Her picture didn’t make the cut, but Larina saw a new opportunity. At the time, her lab was focused on the developing heart. After seeing that image, which captured an embryo in motion, she shifted their focus to the reproductive system.

Catching the reproductive journey of an egg is no small feat – “this is a process happening deep within the body, and on such a small spatial scale,” says Larina. Ova and sperm are tiny indeed, measured in microns; once they meet, that little fertilized egg must make its way through its mother’s oviduct to the uterus, where it implants and begins to grow, within a designated timeframe. The journey, which takes about four days in humans and three in mice, was long thought by many in the reproductive field to be relatively simple and straightforward. The field envision that the cilia that line the oviduct gently and steadily ferry the embryo towards its destination as they rhythmically beat, Larina says; as ciliopathies are commonly linked to fertility issues, it seemed like a reasonable assumption.

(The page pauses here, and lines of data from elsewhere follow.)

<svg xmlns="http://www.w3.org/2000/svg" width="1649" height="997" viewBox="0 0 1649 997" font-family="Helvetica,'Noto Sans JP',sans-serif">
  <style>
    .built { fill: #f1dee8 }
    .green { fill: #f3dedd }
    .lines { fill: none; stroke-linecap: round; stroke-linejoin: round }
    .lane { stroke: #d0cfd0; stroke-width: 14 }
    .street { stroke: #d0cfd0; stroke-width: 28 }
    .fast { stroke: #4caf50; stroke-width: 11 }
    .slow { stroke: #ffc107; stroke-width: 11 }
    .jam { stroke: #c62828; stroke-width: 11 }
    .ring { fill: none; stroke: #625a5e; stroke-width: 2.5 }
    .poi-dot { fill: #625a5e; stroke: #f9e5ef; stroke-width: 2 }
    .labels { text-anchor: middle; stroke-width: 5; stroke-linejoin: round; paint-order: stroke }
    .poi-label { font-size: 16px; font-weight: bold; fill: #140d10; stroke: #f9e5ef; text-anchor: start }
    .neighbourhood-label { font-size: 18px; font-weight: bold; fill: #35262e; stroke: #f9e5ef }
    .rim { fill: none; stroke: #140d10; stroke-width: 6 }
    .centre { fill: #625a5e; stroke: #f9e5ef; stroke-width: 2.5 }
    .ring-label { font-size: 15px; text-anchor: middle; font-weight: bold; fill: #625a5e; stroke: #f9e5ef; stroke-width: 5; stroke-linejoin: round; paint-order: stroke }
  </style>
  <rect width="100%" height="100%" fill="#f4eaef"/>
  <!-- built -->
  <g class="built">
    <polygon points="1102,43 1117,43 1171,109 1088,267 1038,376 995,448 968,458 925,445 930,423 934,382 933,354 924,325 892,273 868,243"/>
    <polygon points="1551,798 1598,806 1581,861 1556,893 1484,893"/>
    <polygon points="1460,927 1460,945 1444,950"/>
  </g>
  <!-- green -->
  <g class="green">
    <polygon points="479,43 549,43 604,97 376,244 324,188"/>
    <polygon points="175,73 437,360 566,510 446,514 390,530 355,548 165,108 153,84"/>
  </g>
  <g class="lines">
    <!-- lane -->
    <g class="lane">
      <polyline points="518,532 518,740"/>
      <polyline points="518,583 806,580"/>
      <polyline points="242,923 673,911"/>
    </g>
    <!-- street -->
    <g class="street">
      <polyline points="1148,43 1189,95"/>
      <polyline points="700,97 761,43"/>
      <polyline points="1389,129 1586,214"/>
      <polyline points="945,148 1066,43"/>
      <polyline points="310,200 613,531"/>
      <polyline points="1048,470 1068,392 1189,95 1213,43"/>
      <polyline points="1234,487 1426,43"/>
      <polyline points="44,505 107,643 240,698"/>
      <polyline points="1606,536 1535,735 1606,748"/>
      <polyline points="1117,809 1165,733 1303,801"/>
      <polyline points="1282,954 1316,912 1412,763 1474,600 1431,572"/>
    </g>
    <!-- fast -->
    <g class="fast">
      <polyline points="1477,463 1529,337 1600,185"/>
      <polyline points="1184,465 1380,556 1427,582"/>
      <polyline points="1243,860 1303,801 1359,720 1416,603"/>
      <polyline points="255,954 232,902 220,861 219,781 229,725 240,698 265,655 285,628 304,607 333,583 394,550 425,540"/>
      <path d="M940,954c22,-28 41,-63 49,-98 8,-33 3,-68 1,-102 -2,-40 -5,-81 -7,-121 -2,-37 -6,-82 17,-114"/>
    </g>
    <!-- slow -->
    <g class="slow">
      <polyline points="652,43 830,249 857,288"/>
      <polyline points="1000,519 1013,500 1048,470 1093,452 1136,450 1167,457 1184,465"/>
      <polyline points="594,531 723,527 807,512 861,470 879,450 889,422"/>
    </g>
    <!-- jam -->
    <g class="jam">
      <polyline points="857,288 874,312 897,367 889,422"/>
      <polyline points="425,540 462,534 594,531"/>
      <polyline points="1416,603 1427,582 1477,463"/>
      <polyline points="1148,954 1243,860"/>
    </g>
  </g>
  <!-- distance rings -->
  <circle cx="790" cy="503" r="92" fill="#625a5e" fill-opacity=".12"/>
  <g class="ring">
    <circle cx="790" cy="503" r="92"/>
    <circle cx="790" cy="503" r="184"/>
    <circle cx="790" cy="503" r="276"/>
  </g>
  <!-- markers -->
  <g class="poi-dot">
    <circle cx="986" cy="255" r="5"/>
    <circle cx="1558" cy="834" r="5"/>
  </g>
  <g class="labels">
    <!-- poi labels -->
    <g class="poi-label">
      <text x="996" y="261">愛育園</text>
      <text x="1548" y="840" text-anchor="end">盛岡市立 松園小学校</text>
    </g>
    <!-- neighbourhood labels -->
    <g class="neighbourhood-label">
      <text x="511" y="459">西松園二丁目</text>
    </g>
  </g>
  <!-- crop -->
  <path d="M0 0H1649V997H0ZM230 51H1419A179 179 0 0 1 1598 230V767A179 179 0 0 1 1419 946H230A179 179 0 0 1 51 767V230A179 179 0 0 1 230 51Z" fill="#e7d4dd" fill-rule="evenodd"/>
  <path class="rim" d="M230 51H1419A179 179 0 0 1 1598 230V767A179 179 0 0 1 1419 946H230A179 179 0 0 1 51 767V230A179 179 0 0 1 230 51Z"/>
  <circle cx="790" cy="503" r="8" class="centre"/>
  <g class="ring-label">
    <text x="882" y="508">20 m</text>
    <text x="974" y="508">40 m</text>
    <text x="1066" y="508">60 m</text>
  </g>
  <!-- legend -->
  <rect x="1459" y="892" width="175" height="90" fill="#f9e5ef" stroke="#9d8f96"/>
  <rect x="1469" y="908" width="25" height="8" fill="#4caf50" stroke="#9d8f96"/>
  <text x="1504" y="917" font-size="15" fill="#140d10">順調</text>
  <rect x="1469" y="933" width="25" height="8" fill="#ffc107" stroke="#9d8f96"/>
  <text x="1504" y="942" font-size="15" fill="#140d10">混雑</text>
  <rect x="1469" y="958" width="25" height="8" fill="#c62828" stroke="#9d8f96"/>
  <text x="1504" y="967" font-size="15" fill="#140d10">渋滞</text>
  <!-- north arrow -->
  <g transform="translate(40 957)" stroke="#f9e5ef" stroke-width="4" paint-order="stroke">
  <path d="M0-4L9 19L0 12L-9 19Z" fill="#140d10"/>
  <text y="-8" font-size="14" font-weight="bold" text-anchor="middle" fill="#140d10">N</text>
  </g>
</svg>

“What we uncovered turns out to be enormously more complicated than anyone expected,” Larina says. She and her former post-doc, Shang Wang (now with his own lab at the Stevens Institute of Technology in New Jersey), detail the dynamic journey of an egg in a recent publication in Cell Reports.

In previous work published in Scientific Reports, Larina and colleagues used OCT to capture cilia dynamics in mouse oviducts that had been surgically exposed in pregnant mice; this approach however limits the experimental time available. To better capture details in vivo, they added a window. This technique, adapted from a similar implant designed at the Weizmann Institute for imaging mouse ovaries, eliminates the otherwise light-scattering effect of skin and muscle while allowing the animal to behave and mate normally.

Through the window onto the mouse oviduct, Wang and Larina saw movement – a lot of movement. In the upper portion of the oviduct, the embryos moved in quick circles as they waited for a luminal constriction to ease up; after a few hours, this ‘gate’ opened and allowed the embryos to continue on their way. Past the gate, the embryos were accompanied by periodic contractions of the lumen that acted like a suction pump and pulled them onward. In the final section of the oviduct, known as the isthmus, embryos “flew” rapidly back and forth until they reached the utero-tubal junction, where another luminal ‘gate’ is likely to be present, says Larina. These observations suggest there are novel spatially and temporally defined roles for smooth muscle in the embryo transfer process, in addition to beating cilia. “There’s a lot to explore,” Larina says. “Now we have tools to investigate these processes properly.”

There are more images to come. Behringer, who collaborated with Larina on the cilia paper and who Larina acknowledges for reviewing the current manuscript, appreciates her results. “Every time Irina shows me another movie of some aspect of mouse reproduction that she has generated I feel so privileged to be seeing something that has never been seen before and is revising our thoughts on reproductive biological processes,” he commented via email.

From here, Larina plans to explore what genes, hormones, and other potential mechanisms control embryo transfer to the uterus. This, she says, has implications for treating pathologies as well as for developing novel contraception methods. She also hopes to push OCT technology to capture other details about reproduction in vivo, including a big piece of the puzzle: fertilization itself. She has been working on a means to track the trajectories of sperm but as they close in on an oocyte, cumulous cells that surround the egg begin to obscure things. “We are still on the way,” she says, but an increasingly dynamic view of reproduction is quickly coming into view.